**Aim of the task**
In the entries below, find the line with "mt37svc010c: 6 -> 2" and the line with "妊娠22週以降死産(満22週～27週), 25～29歳: 19 -> 14". Print those two and everything between them exactly, and nothing else.

Provided entries START

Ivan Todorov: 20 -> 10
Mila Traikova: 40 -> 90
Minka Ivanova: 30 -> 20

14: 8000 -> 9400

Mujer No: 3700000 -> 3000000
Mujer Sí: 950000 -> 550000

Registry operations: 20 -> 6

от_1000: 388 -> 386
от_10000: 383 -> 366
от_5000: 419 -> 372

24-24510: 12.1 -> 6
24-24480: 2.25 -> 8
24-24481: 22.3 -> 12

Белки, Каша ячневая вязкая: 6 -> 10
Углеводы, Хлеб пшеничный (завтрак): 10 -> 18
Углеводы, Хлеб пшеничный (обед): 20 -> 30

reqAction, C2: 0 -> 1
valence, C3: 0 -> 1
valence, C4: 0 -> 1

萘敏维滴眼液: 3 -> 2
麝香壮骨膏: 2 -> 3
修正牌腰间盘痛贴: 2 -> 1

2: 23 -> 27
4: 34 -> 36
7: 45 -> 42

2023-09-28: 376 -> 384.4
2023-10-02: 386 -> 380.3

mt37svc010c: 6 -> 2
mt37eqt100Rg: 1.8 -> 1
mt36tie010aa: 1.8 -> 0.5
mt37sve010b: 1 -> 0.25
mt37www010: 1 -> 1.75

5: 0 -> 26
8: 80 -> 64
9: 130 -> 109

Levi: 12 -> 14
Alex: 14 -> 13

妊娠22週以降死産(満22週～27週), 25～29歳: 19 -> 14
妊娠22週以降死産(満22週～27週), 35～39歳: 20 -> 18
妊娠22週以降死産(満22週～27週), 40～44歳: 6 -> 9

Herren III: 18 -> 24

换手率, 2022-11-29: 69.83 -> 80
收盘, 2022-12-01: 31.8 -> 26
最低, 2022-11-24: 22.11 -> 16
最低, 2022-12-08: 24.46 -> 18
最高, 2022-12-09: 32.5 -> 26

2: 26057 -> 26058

Provided entries END

**Response to the task**
mt37svc010c: 6 -> 2
mt37eqt100Rg: 1.8 -> 1
mt36tie010aa: 1.8 -> 0.5
mt37sve010b: 1 -> 0.25
mt37www010: 1 -> 1.75

5: 0 -> 26
8: 80 -> 64
9: 130 -> 109

Levi: 12 -> 14
Alex: 14 -> 13

妊娠22週以降死産(満22週～27週), 25～29歳: 19 -> 14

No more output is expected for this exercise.